## Task objective
The expected output is the line holding "thumb ip: (128, 139)" plus every line after it through the end of the listing, copied exactly.

## Supplied data

┌──

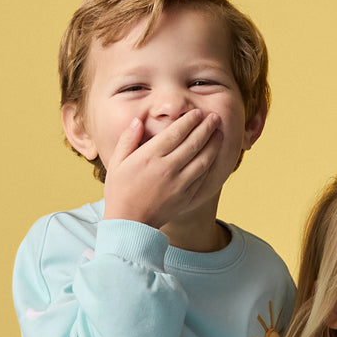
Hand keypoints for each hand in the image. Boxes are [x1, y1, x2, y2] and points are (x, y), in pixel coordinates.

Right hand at [102, 110, 224, 228]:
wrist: (130, 223)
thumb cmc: (120, 191)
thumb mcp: (117, 162)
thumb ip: (128, 139)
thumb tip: (138, 121)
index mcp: (151, 156)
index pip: (176, 133)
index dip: (190, 121)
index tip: (197, 112)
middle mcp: (168, 168)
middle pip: (194, 143)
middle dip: (207, 128)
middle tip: (215, 117)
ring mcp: (180, 184)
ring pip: (203, 160)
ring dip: (213, 145)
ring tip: (219, 133)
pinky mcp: (186, 197)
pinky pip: (202, 178)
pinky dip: (210, 165)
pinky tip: (214, 156)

└──

## Task answer
thumb ip: (128, 139)
thumb tip: (138, 121)
index mcp: (151, 156)
index pip: (176, 133)
index dip: (190, 121)
index tip: (197, 112)
middle mcp: (168, 168)
middle pip: (194, 143)
middle dip: (207, 128)
middle tip: (215, 117)
ring mcp: (180, 184)
ring pip: (203, 160)
ring dip: (213, 145)
ring tip: (219, 133)
pinky mcp: (186, 197)
pinky pip: (202, 178)
pinky dip: (210, 165)
pinky tip: (214, 156)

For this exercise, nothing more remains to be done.